Since Burundi’s ruling party indicated that it would nominate President Pierre Nkurunziza as its presidential candidate in April, Burundian opposition actors and the international community have been beating the war-drums louder by the day.
I realise that there are grounds for alarm. The security situation in Burundi has been tenuous since the anti-third term protests began in April.
The country weathered a failed coup in May. Police have been accused of excessive use of force, arbitrary arrests and other human-rights violations. And an armed opposition group known as “Sindumuja” is alleged to be behind a string of grenade attacks and shootings in Bujumbura. Surprisingly, the countryside seems oblivious to the nightly gunfire in Bujumbura.
The risk of increased violence is ever present. But the war-mongering and genocide narrative is far removed from the reality of daily life in Burundi.
I have been closely involved with Burundi since 2010 when as Kenya’s deputy minister for foreign affairs, I worked alongside former foreign minister Moses Wetang’ula to persuade the opposition not to boycott the elections held that year. We failed. I continued my engagement with various Burundian actors over the next few years, including making several visits to the country this past year.
Let’s put the situation in context. The Arusha Accord brokered by the East African countries with the support of South Africa 15 years ago, has brought relative stability to a country with a challenging past of the overthrow and assassination of its previous leaders.
The failure of the international community to stop the genocide in Rwanda continues to dominate the discourse on Burundi. Analysis of the situation in Burundi has been reduced to drawing parallels with Rwanda’s genocide or even the various genocides that have happened in Burundi in the past — parallels that may have little meaning in today’s reality.
According to the United Nations, 250 people have been killed between April and November 2015. The dead include opposition leaders, ruling party leaders, policemen and military officers — Hutus and Tutsis alike. The killings have been violent and some of the pictures that I have seen are repulsive.
But in my view, these do not appear to be acts with the “intent to destroy, in whole or in part, a national, ethnical, racial or religious group,” the internationally recognised definition of genocide.
In an attempt to show that the international community has done all in its power to stop the genocide through public statements, we may be adding fuel to the fire and creating a deeper crisis in Burundi.
I see the situation in Burundi as a low-intensity conflict that is so nascent that it is possible to reverse it. I also view it as a political crisis that is being mishandled by all actors. Without meaning to be simplistic in analysing a complex situation, I believe that this is a struggle confined to the political elite. And thus the relative calm in the countryside.
It is a situation in which the political elite that dominated Burundian politics and its economy for many decades fear that the economic goodies associated with their hold on political power are slowly slipping out of their hands as the ruling party entrenches itself further after 10 years in power.
As in most African countries, the political elite reckons that in a political contest that is based on ethnicity rather than socio-economic and political programmes, they do not have a chance of winning elections.

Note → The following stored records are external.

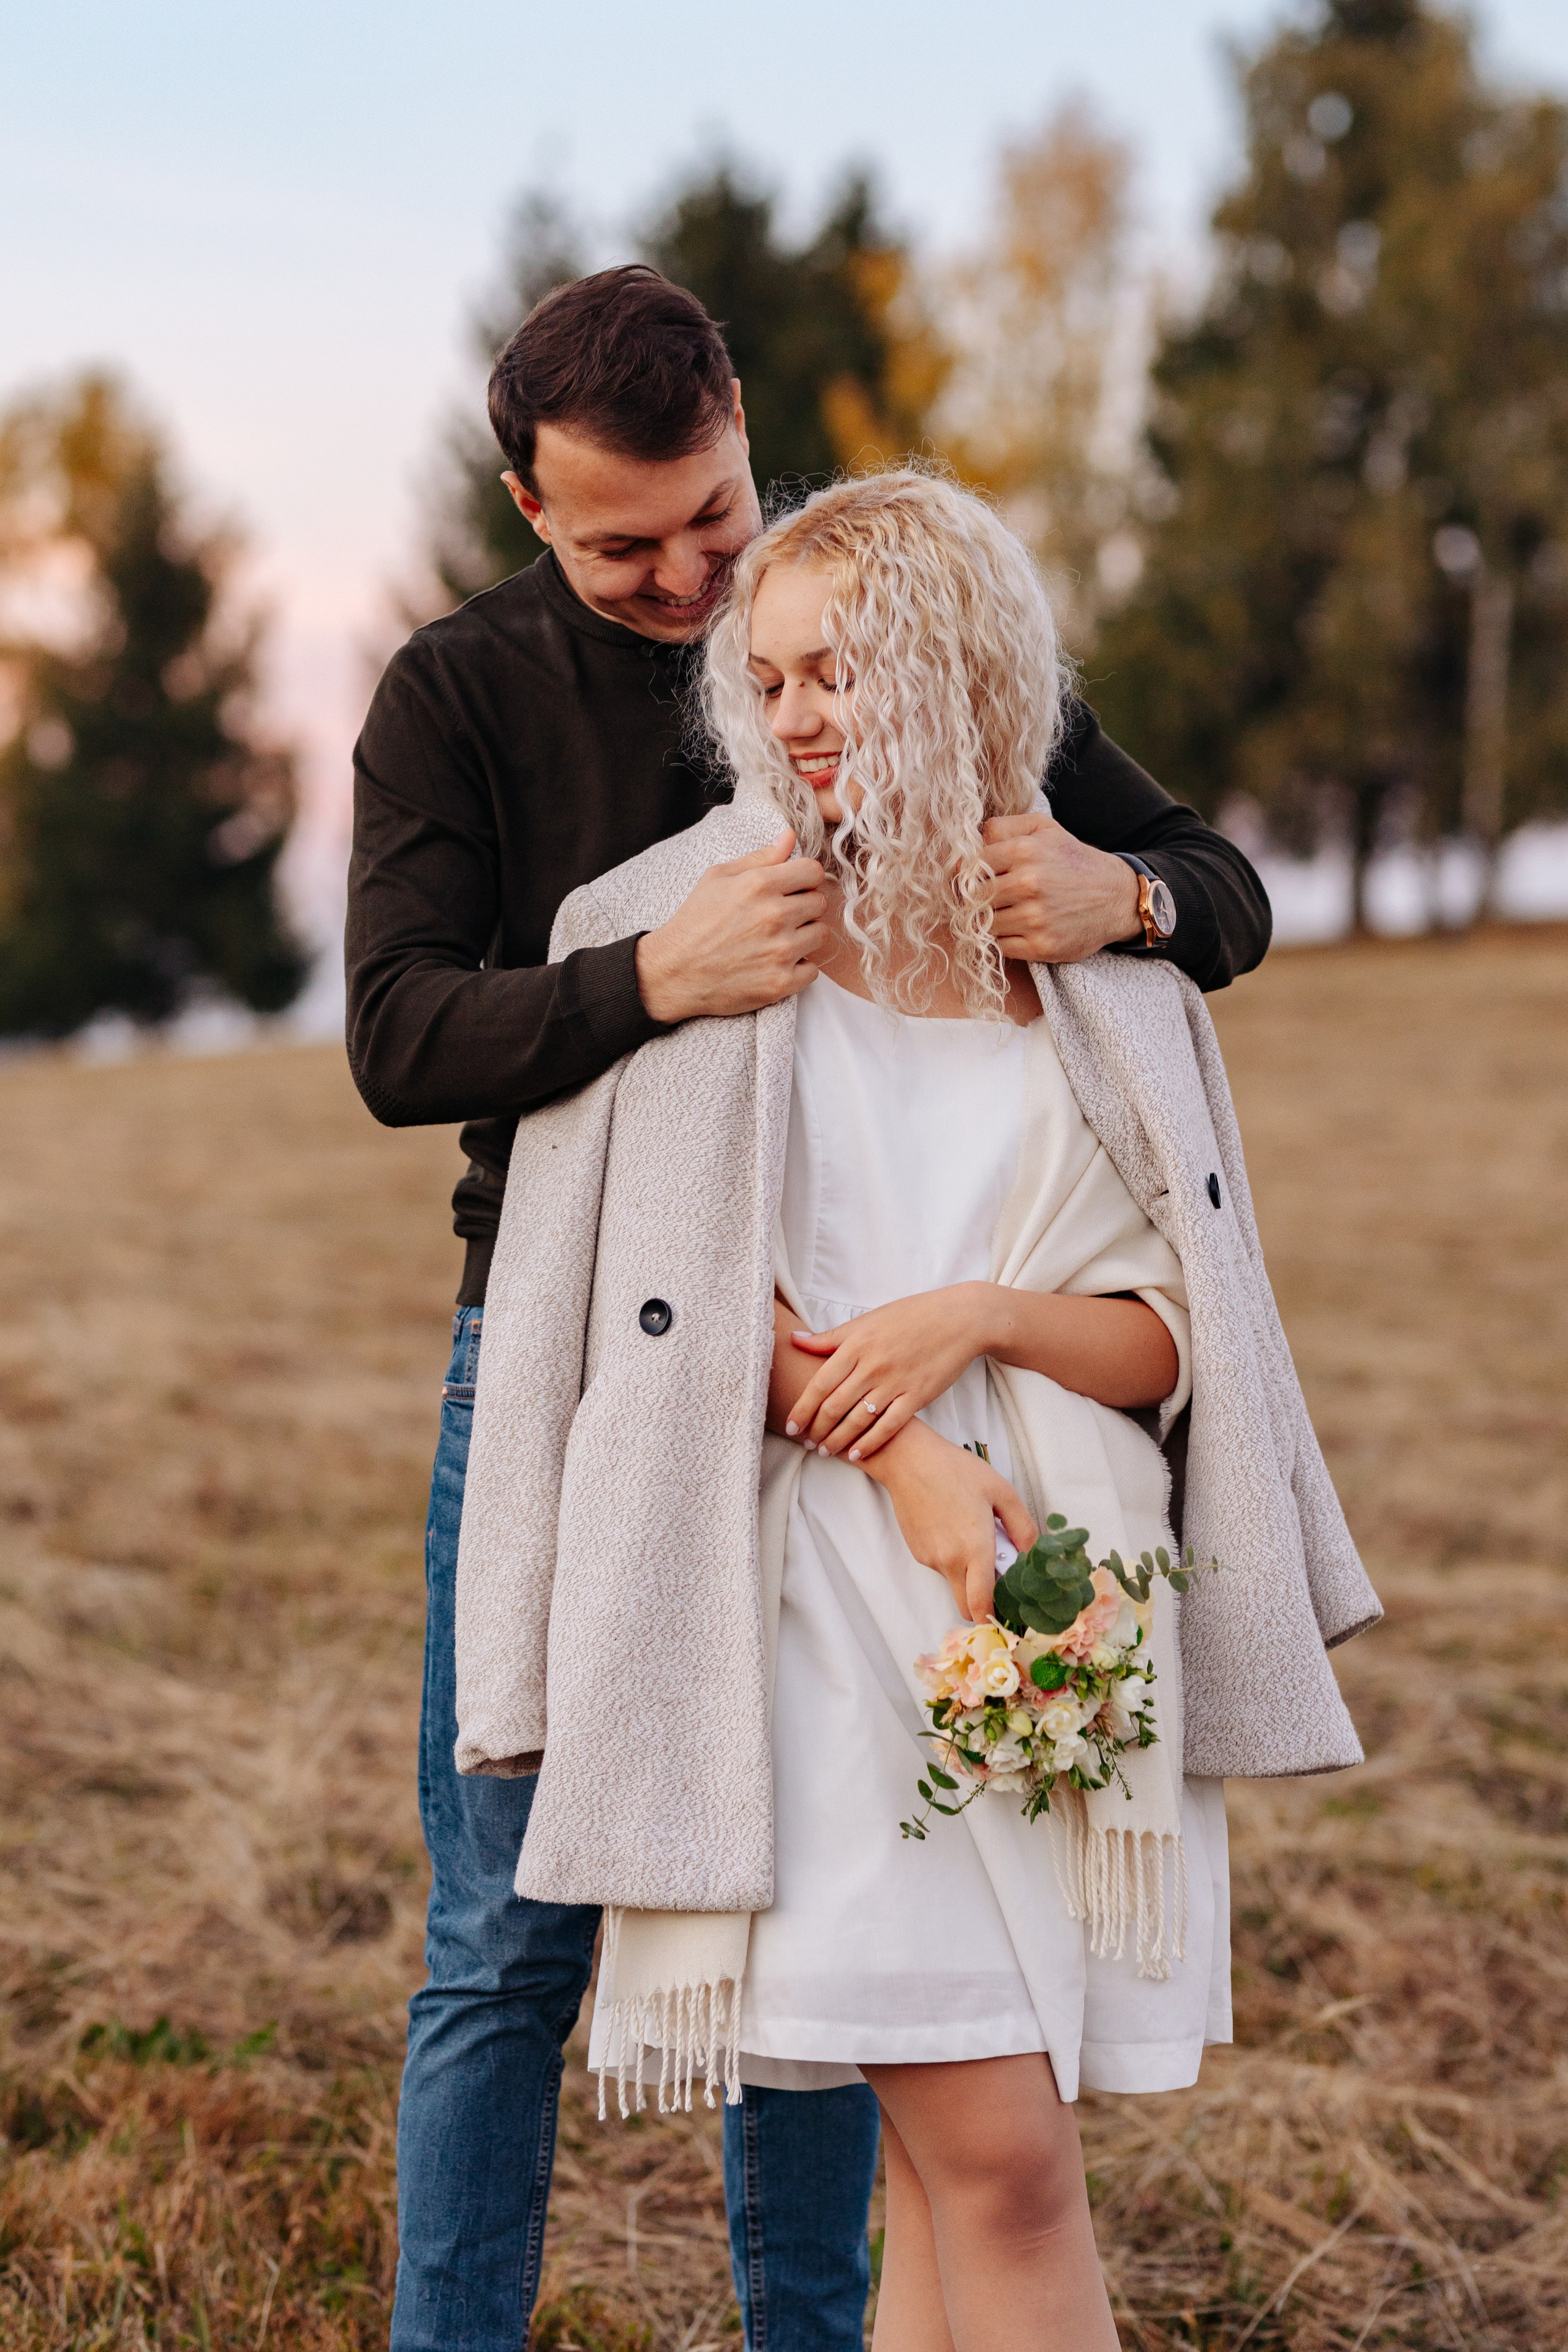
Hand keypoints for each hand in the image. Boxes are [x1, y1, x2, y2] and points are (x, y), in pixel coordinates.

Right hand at [635, 829, 828, 1023]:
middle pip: (819, 902)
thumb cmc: (695, 921)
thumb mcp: (718, 878)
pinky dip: (799, 968)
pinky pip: (813, 970)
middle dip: (803, 906)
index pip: (813, 871)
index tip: (793, 887)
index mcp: (760, 885)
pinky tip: (777, 963)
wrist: (674, 971)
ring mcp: (780, 951)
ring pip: (820, 935)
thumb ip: (760, 857)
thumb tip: (791, 837)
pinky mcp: (781, 982)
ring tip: (778, 940)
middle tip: (781, 917)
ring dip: (804, 936)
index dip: (804, 878)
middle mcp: (774, 916)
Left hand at [785, 1284, 996, 1460]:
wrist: (959, 1319)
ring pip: (857, 1420)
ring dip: (837, 1440)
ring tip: (825, 1451)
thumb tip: (793, 1339)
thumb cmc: (911, 1316)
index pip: (820, 1383)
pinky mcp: (917, 1396)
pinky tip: (856, 1455)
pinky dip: (869, 1443)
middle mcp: (872, 1365)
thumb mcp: (867, 1320)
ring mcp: (895, 1382)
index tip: (791, 1425)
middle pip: (835, 1406)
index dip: (803, 1408)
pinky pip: (888, 1426)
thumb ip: (831, 1337)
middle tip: (805, 1442)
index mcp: (856, 1344)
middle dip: (816, 1429)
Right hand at [864, 1421, 1035, 1622]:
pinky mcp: (917, 1552)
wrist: (909, 1460)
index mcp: (974, 1549)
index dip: (995, 1618)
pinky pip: (941, 1566)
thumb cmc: (956, 1471)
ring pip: (955, 1583)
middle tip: (998, 1582)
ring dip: (968, 1574)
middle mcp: (949, 1561)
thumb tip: (1035, 1554)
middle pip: (966, 1607)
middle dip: (983, 1607)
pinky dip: (952, 1559)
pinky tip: (953, 1528)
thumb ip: (1022, 1527)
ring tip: (973, 1535)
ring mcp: (930, 1559)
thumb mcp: (1001, 1491)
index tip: (1010, 1617)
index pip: (982, 1605)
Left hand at [982, 811, 1141, 963]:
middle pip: (975, 897)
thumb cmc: (1073, 861)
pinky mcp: (1041, 946)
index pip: (971, 865)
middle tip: (991, 898)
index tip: (977, 878)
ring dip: (990, 920)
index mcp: (1025, 851)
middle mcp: (1028, 884)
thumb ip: (1004, 827)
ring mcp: (1035, 918)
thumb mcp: (1043, 829)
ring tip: (1007, 912)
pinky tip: (1018, 929)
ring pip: (985, 923)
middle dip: (978, 898)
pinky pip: (1001, 947)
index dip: (970, 873)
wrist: (1116, 897)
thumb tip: (969, 842)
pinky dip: (1004, 940)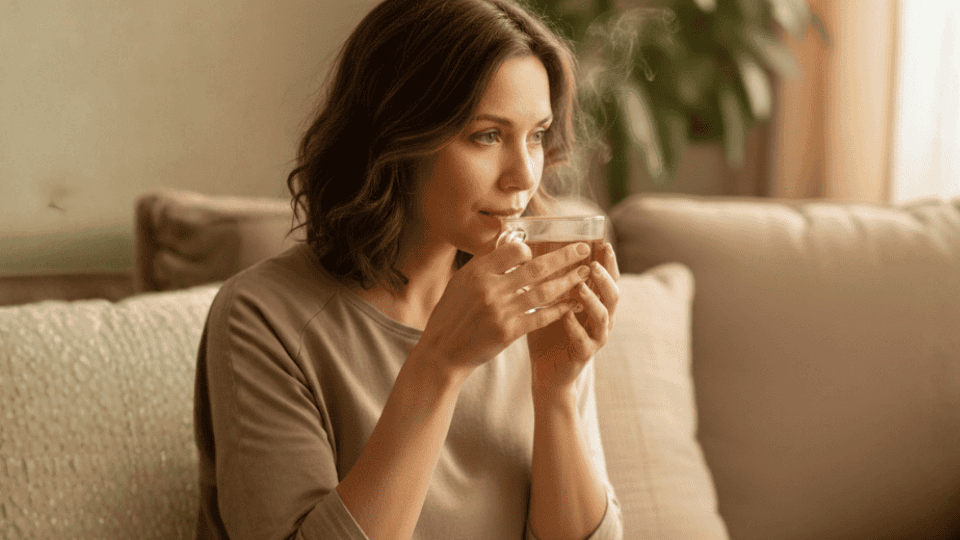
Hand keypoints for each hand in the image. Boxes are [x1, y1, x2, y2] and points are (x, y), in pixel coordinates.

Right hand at [415, 238, 593, 381]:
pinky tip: (573, 304)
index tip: (544, 250)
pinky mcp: (508, 331)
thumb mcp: (461, 282)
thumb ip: (485, 266)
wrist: (442, 351)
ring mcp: (500, 310)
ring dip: (568, 281)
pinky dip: (559, 309)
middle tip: (584, 249)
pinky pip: (541, 316)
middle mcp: (489, 288)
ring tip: (585, 274)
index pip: (515, 251)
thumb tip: (510, 246)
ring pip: (544, 291)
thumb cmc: (452, 315)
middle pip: (536, 268)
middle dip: (564, 257)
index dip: (533, 249)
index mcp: (477, 272)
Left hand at [527, 242, 619, 394]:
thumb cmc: (548, 330)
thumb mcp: (549, 300)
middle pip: (613, 294)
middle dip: (605, 277)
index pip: (608, 278)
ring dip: (592, 299)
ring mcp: (596, 336)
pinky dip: (575, 327)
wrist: (547, 369)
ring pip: (603, 316)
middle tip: (593, 263)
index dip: (608, 262)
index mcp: (596, 302)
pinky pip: (584, 340)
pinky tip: (565, 316)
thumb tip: (538, 248)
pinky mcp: (584, 353)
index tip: (603, 243)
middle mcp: (602, 318)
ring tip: (579, 286)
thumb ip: (551, 279)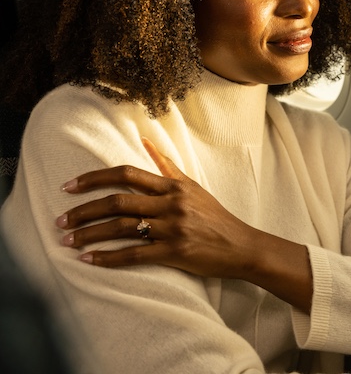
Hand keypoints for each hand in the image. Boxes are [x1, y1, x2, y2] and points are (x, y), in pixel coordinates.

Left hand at [57, 137, 257, 277]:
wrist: (239, 244)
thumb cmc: (213, 214)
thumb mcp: (192, 186)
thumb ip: (166, 164)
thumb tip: (145, 140)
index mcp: (172, 185)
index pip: (126, 174)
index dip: (94, 178)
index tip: (69, 186)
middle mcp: (170, 203)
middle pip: (118, 202)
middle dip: (84, 210)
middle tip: (59, 221)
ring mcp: (172, 227)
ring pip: (122, 228)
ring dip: (90, 235)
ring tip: (67, 241)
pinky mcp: (174, 252)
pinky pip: (134, 255)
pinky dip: (109, 258)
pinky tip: (89, 261)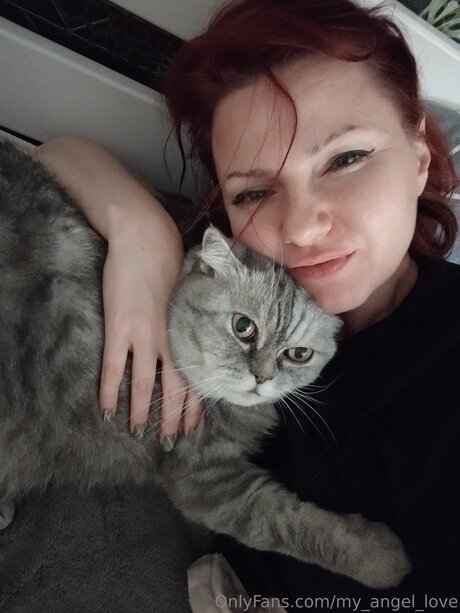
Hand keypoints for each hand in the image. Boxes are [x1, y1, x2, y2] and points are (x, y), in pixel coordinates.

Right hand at [98, 219, 202, 440]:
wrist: (147, 240)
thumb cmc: (172, 264)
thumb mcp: (190, 298)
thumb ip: (191, 324)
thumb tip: (196, 344)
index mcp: (189, 333)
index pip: (195, 378)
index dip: (195, 405)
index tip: (195, 426)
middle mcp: (170, 339)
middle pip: (175, 388)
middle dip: (174, 417)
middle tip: (172, 441)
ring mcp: (144, 335)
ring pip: (145, 384)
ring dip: (143, 412)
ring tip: (141, 433)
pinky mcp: (119, 327)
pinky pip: (112, 367)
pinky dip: (109, 391)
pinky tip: (107, 411)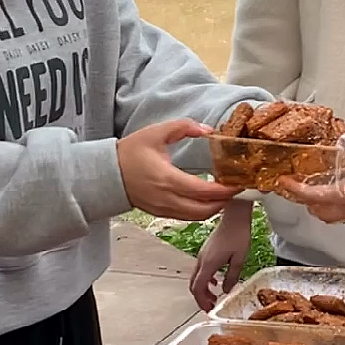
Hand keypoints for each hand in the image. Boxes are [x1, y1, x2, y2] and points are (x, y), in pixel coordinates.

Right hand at [117, 120, 241, 219]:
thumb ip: (183, 127)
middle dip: (224, 202)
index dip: (224, 190)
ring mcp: (163, 209)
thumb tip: (207, 130)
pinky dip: (200, 211)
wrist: (106, 173)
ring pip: (196, 217)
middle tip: (235, 189)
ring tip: (223, 194)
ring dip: (213, 208)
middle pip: (204, 210)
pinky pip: (186, 217)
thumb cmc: (129, 153)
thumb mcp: (156, 133)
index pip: (203, 191)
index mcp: (167, 179)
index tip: (238, 183)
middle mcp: (166, 198)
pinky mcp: (160, 213)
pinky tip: (206, 199)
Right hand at [190, 200, 253, 309]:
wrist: (234, 215)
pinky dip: (204, 280)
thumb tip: (226, 290)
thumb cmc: (239, 234)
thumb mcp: (240, 258)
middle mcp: (201, 260)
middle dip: (200, 298)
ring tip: (213, 297)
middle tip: (211, 306)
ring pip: (196, 277)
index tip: (210, 309)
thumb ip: (233, 276)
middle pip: (194, 285)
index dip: (202, 301)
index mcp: (208, 263)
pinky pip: (200, 270)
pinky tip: (215, 281)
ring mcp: (201, 255)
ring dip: (202, 290)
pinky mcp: (205, 251)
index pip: (198, 288)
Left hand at [279, 129, 344, 222]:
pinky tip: (344, 185)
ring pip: (335, 213)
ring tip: (319, 188)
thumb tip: (343, 141)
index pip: (310, 196)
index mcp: (343, 195)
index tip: (284, 181)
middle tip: (300, 189)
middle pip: (321, 213)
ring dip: (324, 203)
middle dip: (307, 203)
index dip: (294, 189)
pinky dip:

Then there are also those ruling party dissidents who believe that the cake is not being shared equitably and that it is their “turn to eat.” And of course, there are those in the ruling party who believe that they have a mandate to address historical economic injustices and can only achieve this through absolute control of power.
These are the issues that the international community should be asking Burundians to sit down together and find a solution to, rather than peddling genocide rhetoric.
I have lost count of the number of press statements from the United Nations, the African Union and key AU member states. They have probably issued more statements on Burundi than on the burning situation in Syria and its consequences as seen recently in the barbaric and cowardly terrorist attack in Paris.
I am not saying that statements should not be issued, but they cannot replace genuine diplomatic engagement.
The shrill statements from the international community may actually put at risk those that it hopes to protect. They risk drowning out the voices of the moderates within the government, including minority groups. They risk emboldening the extremists in the opposition and making the extremists in the ruling party more averse to international mediation, thus closing the door on meaningful dialogue.
It is time that the international community reverted to old good diplomacy and let the East African countries handle the situation in Burundi soberly. The leadership role of Tanzania as the chair of the EAC Summit has been commendable.
It will be important for the other countries in the region — Uganda, Kenya and Rwanda — to play a constructive role in Burundi. The recently adopted Security Council resolution provides a basis for moving forward with the dialogue and taking steps to end the violence.
But it is not enough to talk about an East African-led mediation process and continue to pressure the EAC to take rushed decisions. It is not enough to preach national ownership and then castigate national initiatives for dialogue.
As we learned in Kenya in 2007/8, solutions to political crises can only come from the leaders of the warring sides. This needs political will and maturity from the ruling party, the opposition, the region and the international community. It is time to dial down on rhetoric and focus on urgent political solutions to sustain the gains made in the past decade in Burundi.
Richard Momoima Onyonka is Member of Parliament for Kenya’s Kitutu Chache South Constituency and a former deputy minister of foreign affairs.